§ **YOUR OBJECTIVE**: Reproduce the passage from the analytics tracking notes below verbatim, starting at "So now that" and continuing up to and including "of user behaviour.".

What else can you track?

  • Tracking Content Scrolling
  • Track outbound link clicks
  • Youtube & Vimeo tracking (see instructions link in slide deck)
  • Track URL Fragments (i.e. AJAX pages)

So now that you’re tracking all this – GREAT! But what the heck are you going to do with all that data?

  • We have to become better analysts. These tools are not made for data scientists, they’re made for digital markters.

Get started by Understanding Event Reporting in Google Analytics

  • Events are described via categories, actions and labels
  • Use shortcodes and Dashboards
  • Configure your perfect report then create a shortcut and/or custom dashboard in Google Analytics so you can reference your favourite reports at any time.
  • Connect content interaction to conversion using Custom Segments in Google Analytics
  • Use the “sequences” tab in Custom Segments to start tracking a particular user path or sequence of user behaviour.

Too Busy to Do Good Work – Marta Turek, @mturek

Are you really doing great work?

  • 80% of CMOs say they need to restructure the marketing function to better support the business.

What’s changed?

  • Marketing is being seen on the PNL statement vs a cost
  • Marketers have increasingly more responsibility – the entire customer experience from the first touchpoint to post purchase.

§ **PROVIDED INFORMATION**:
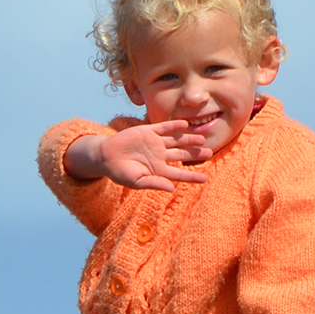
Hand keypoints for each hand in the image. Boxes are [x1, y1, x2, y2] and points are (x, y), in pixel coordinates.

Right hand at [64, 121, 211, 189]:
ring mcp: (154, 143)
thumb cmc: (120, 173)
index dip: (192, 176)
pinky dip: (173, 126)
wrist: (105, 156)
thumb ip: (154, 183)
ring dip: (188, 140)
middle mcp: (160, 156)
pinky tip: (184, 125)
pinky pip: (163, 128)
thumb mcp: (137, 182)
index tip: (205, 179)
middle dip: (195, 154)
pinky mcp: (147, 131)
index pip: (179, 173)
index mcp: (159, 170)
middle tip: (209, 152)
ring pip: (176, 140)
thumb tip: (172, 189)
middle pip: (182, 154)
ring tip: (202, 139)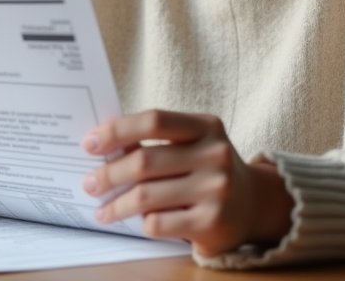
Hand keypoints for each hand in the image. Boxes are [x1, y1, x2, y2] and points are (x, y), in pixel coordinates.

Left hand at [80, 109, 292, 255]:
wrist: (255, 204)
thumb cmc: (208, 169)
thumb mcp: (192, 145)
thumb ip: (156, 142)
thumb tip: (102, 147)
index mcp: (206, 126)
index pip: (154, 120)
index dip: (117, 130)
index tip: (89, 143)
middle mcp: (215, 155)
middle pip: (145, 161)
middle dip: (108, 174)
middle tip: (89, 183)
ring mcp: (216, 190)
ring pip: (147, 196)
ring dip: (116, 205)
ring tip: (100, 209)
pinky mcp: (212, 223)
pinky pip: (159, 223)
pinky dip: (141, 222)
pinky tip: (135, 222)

...

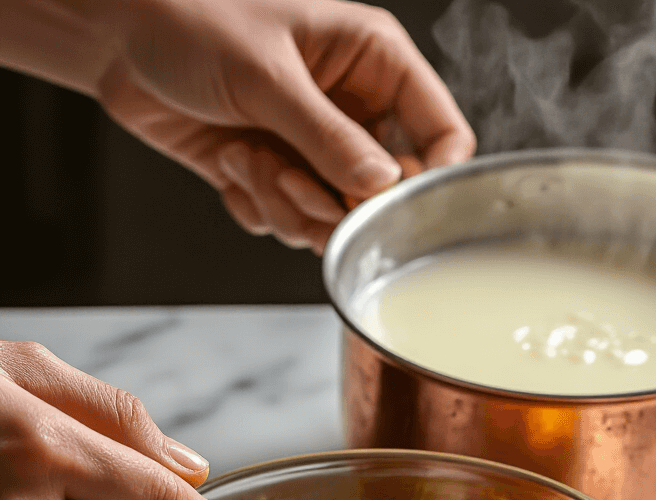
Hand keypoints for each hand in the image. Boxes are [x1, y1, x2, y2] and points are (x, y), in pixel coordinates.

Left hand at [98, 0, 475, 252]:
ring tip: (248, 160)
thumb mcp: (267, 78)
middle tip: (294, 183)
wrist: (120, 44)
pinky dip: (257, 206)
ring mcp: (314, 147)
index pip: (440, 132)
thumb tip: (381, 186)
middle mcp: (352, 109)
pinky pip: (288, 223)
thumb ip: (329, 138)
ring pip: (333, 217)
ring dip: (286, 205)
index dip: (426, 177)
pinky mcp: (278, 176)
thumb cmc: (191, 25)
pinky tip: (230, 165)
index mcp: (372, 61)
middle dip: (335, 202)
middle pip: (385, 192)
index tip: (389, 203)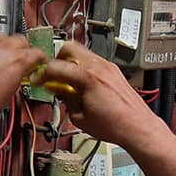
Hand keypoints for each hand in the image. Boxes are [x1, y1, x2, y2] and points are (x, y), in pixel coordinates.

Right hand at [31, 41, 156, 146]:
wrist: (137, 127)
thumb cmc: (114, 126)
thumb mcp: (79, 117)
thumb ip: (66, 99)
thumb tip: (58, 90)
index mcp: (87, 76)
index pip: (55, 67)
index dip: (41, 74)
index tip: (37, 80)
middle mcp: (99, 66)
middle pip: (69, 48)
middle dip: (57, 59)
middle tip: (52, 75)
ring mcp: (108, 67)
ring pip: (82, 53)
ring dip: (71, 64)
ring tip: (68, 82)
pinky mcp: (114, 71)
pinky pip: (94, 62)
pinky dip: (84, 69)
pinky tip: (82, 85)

--

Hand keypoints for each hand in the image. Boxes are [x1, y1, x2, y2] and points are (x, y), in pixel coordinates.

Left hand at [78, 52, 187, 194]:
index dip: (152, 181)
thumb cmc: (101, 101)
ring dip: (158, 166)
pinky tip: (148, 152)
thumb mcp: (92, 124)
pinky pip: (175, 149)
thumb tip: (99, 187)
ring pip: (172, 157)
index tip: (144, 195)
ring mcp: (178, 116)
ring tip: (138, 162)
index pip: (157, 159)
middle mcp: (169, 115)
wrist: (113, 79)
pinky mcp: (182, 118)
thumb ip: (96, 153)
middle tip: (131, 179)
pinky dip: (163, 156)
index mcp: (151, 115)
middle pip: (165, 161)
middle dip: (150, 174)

§ **TASK SOLUTION**:
So now that you’re tracking all this – GREAT! But what the heck are you going to do with all that data?

  • We have to become better analysts. These tools are not made for data scientists, they’re made for digital markters.

Get started by Understanding Event Reporting in Google Analytics

  • Events are described via categories, actions and labels
  • Use shortcodes and Dashboards
  • Configure your perfect report then create a shortcut and/or custom dashboard in Google Analytics so you can reference your favourite reports at any time.
  • Connect content interaction to conversion using Custom Segments in Google Analytics
  • Use the “sequences” tab in Custom Segments to start tracking a particular user path or sequence of user behaviour.